Problem description: Could you rewrite the material below with "elevation (m)" renamed to "altitude (m)" wherever it appears, changing nothing else and leaving the pictures out?

########

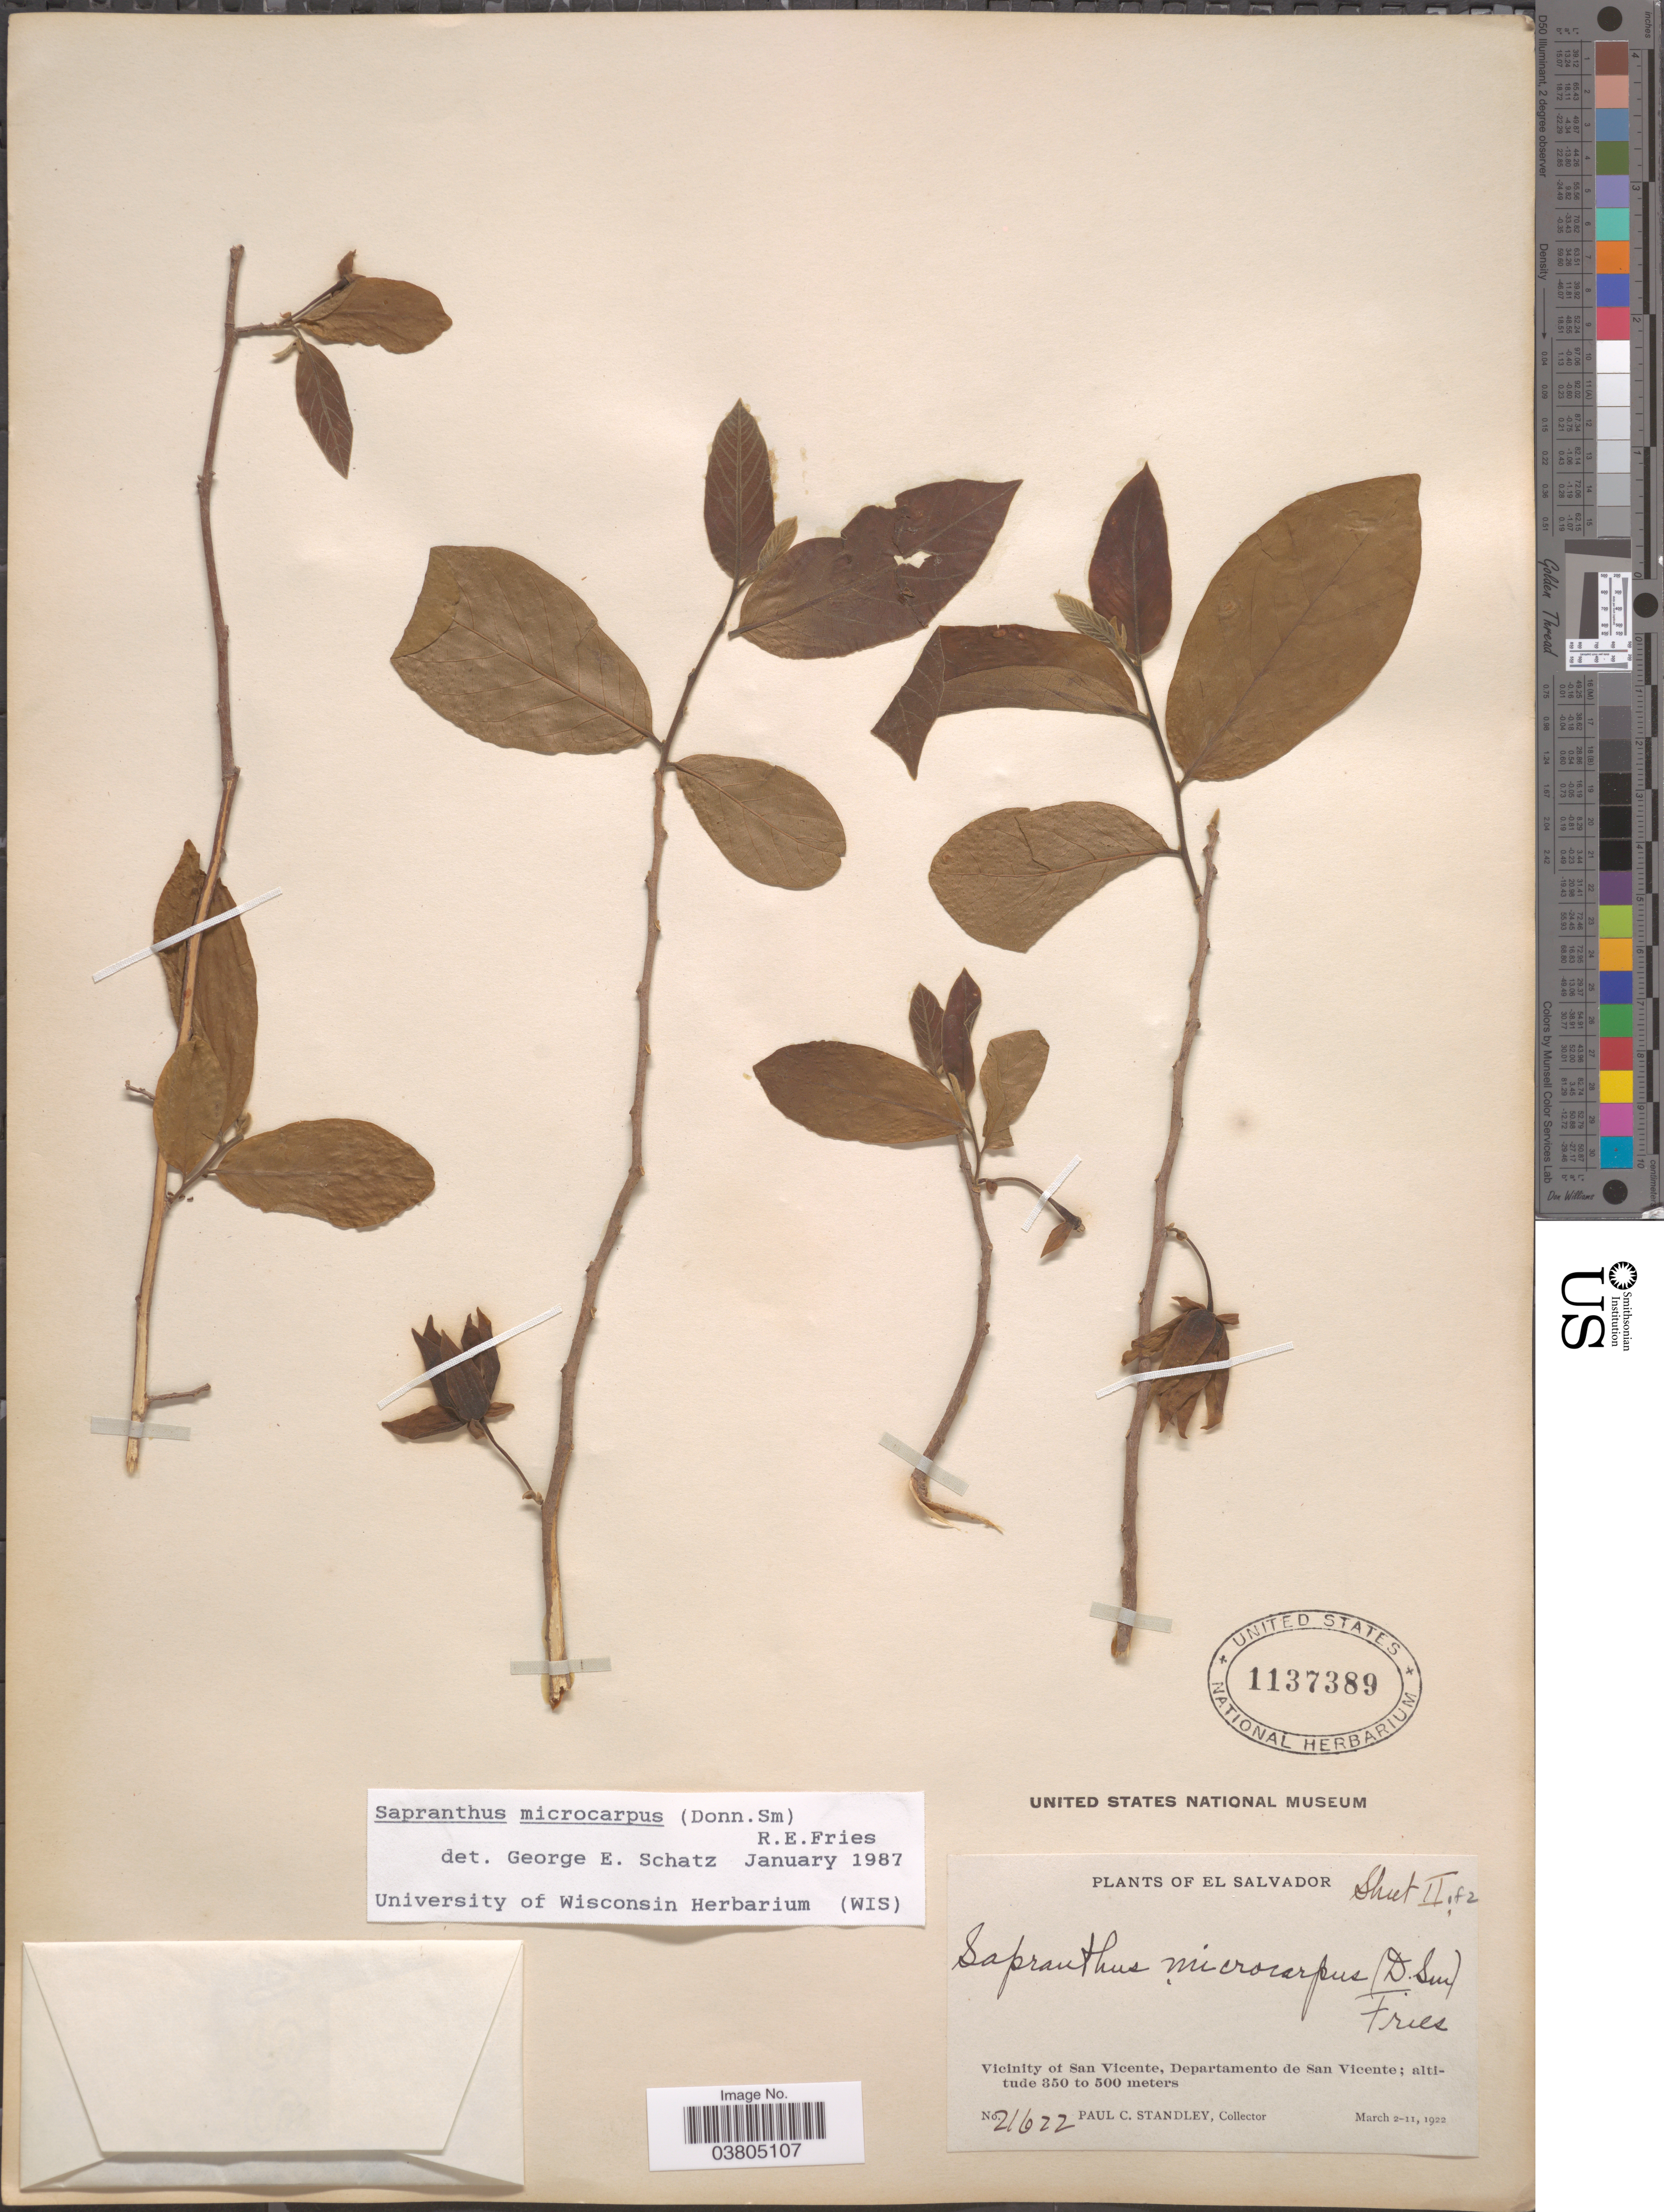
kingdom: Plantae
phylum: Tracheophyta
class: Magnoliopsida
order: Magnoliales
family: Annonaceae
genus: Sapranthus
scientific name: Sapranthus microcarpus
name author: (Donn. Sm.) R.E. Fr.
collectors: P. C. Standley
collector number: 21622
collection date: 1922-03-02/1922-03-11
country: El Salvador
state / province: San Vincente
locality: Vicinity of San Vicente, Departamento de San Vicente.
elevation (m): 350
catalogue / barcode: US 1137389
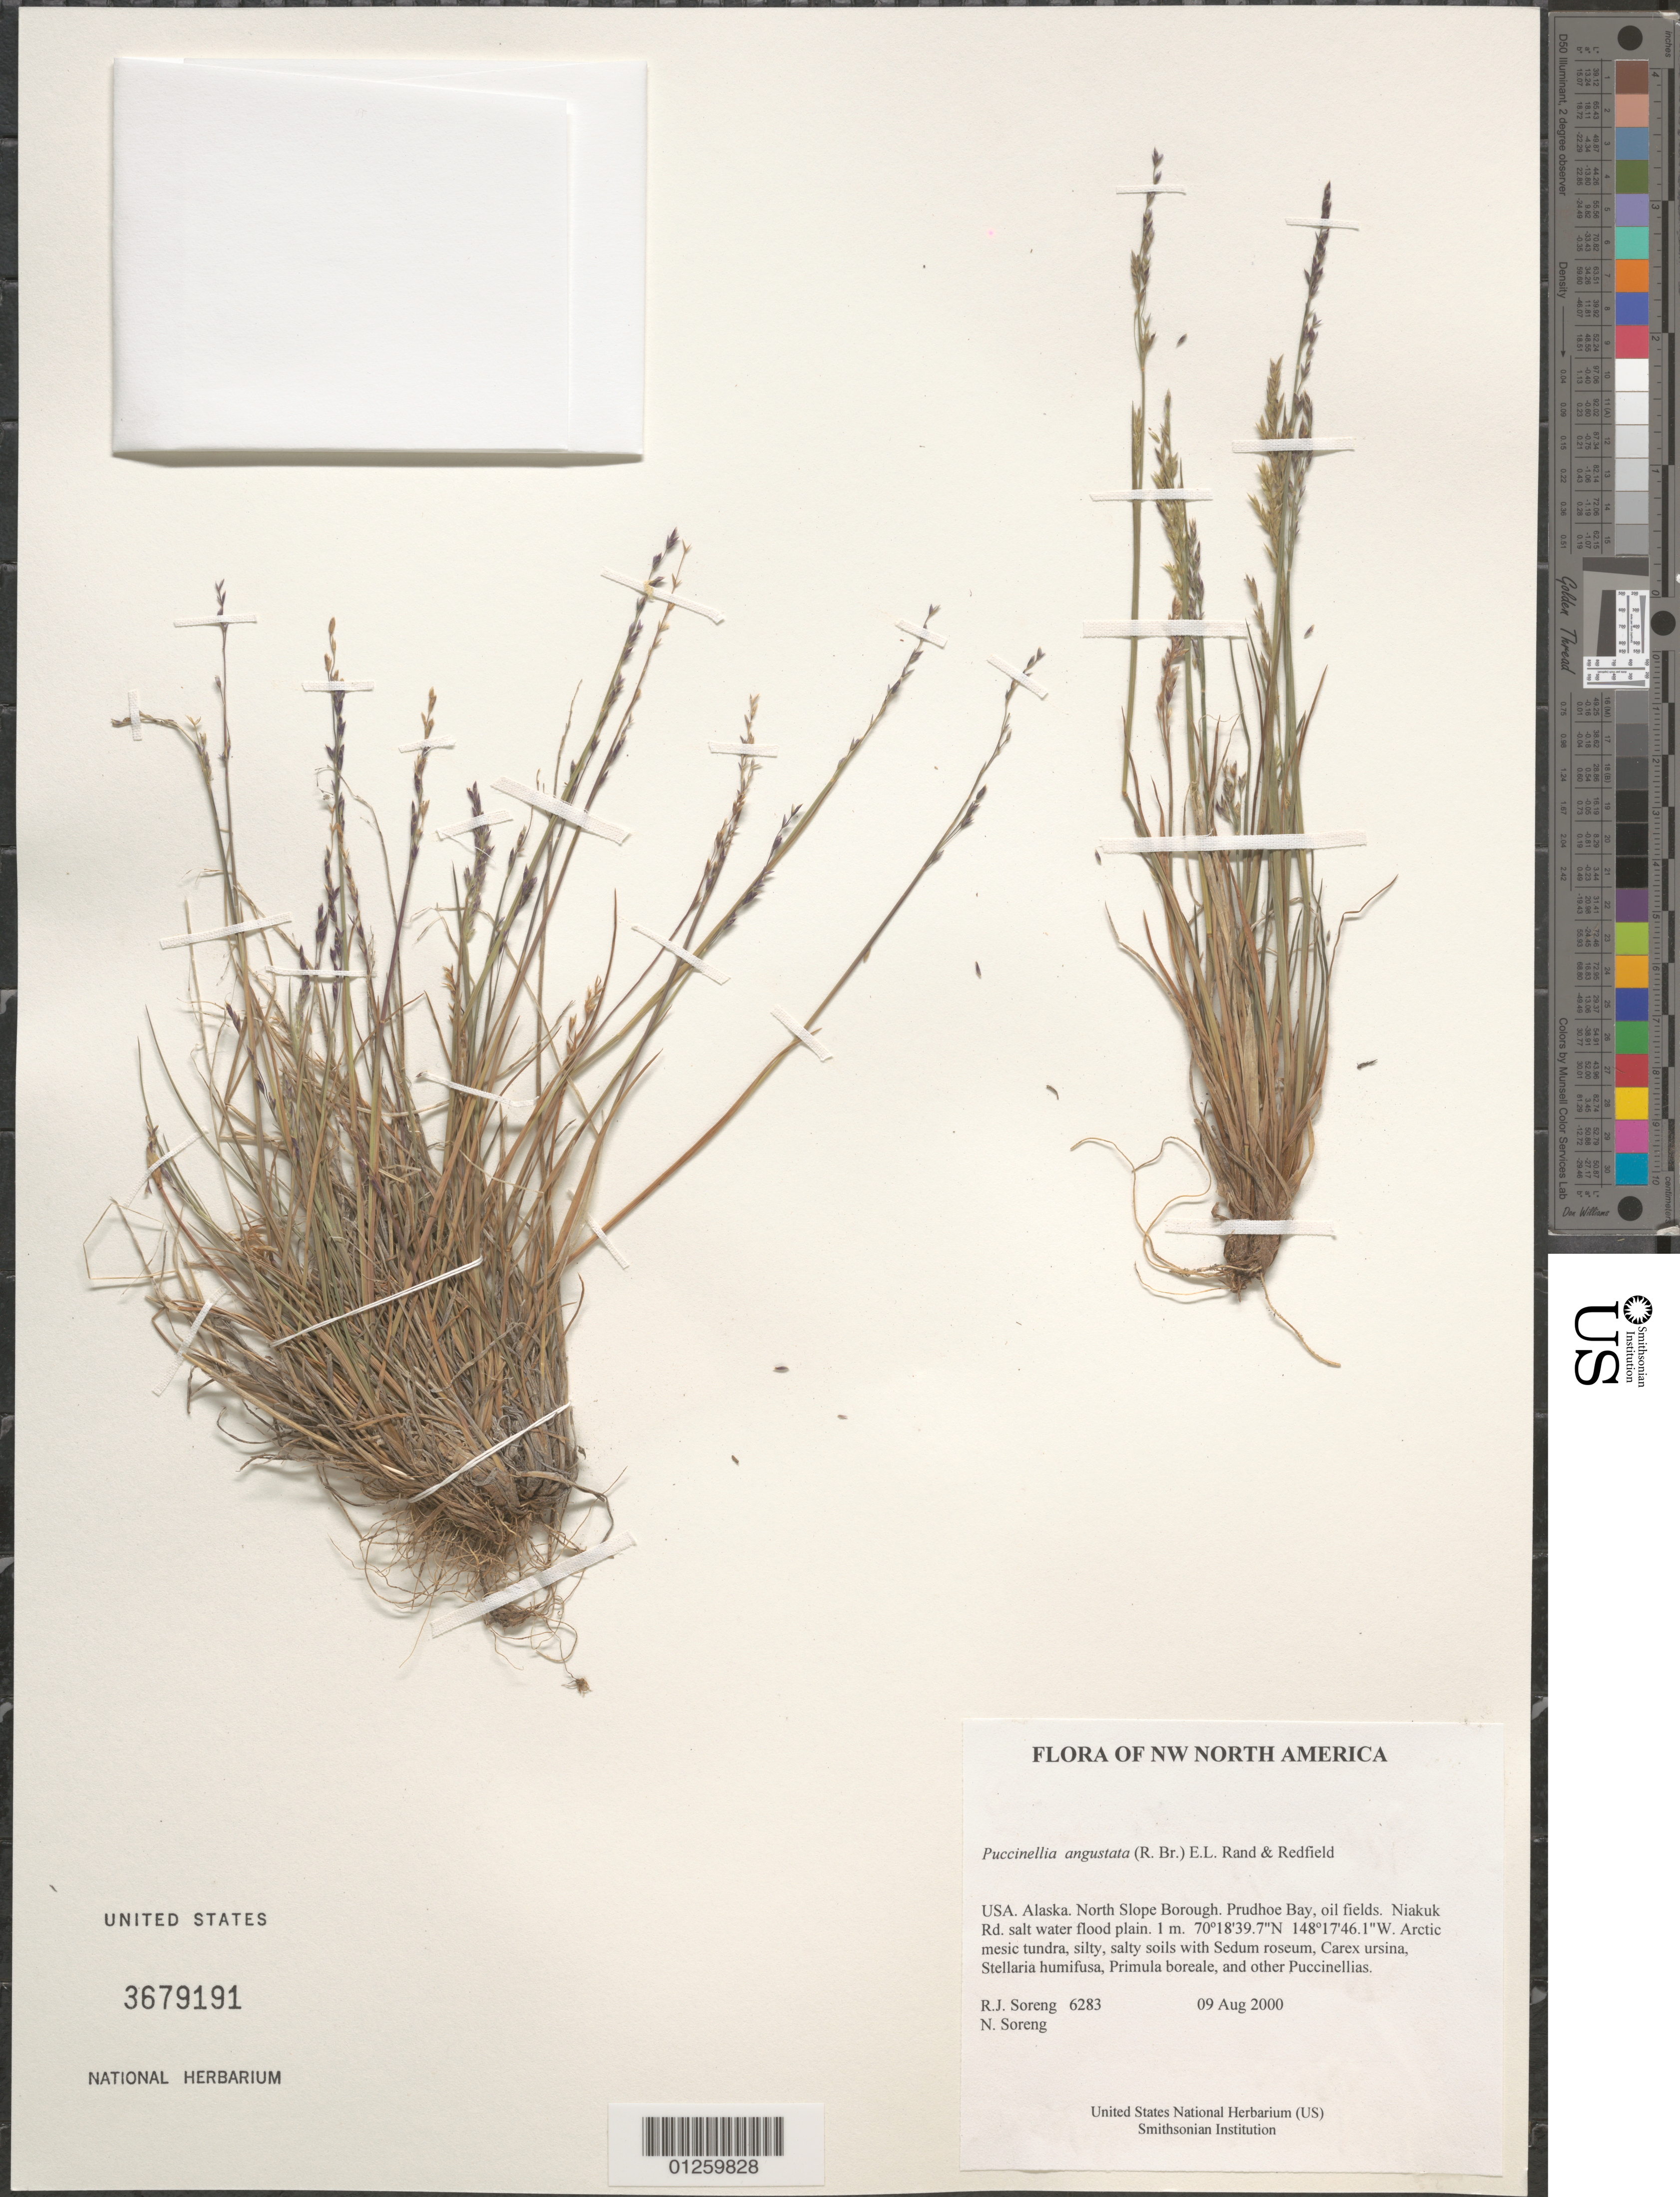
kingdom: Plantae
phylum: Tracheophyta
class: Liliopsida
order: Poales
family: Poaceae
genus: Puccinellia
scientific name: Puccinellia angustata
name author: (R. Br.) Nash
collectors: R. J. Soreng & N. L. Soreng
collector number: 6283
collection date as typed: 09 Aug 2000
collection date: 2000-08-09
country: United States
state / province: Alaska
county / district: North Slope Borough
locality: Prudhoe Bay, oil fields. Niakuk Rd. salt water flood plain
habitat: Arctic mesic tundra, silty, salty soils with Sedum roseum, Carex ursina, Stellaria humifusa, Primula boreale, and other Pucci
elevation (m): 1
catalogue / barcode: US 3679191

########

Answer below:
kingdom: Plantae
phylum: Tracheophyta
class: Magnoliopsida
order: Magnoliales
family: Annonaceae
genus: Sapranthus
scientific name: Sapranthus microcarpus
name author: (Donn. Sm.) R.E. Fr.
collectors: P. C. Standley
collector number: 21622
collection date: 1922-03-02/1922-03-11
country: El Salvador
state / province: San Vincente
locality: Vicinity of San Vicente, Departamento de San Vicente.
altitude (m): 350
catalogue / barcode: US 1137389
kingdom: Plantae
phylum: Tracheophyta
class: Liliopsida
order: Poales
family: Poaceae
genus: Puccinellia
scientific name: Puccinellia angustata
name author: (R. Br.) Nash
collectors: R. J. Soreng & N. L. Soreng
collector number: 6283
collection date as typed: 09 Aug 2000
collection date: 2000-08-09
country: United States
state / province: Alaska
county / district: North Slope Borough
locality: Prudhoe Bay, oil fields. Niakuk Rd. salt water flood plain
habitat: Arctic mesic tundra, silty, salty soils with Sedum roseum, Carex ursina, Stellaria humifusa, Primula boreale, and other Pucci
altitude (m): 1
catalogue / barcode: US 3679191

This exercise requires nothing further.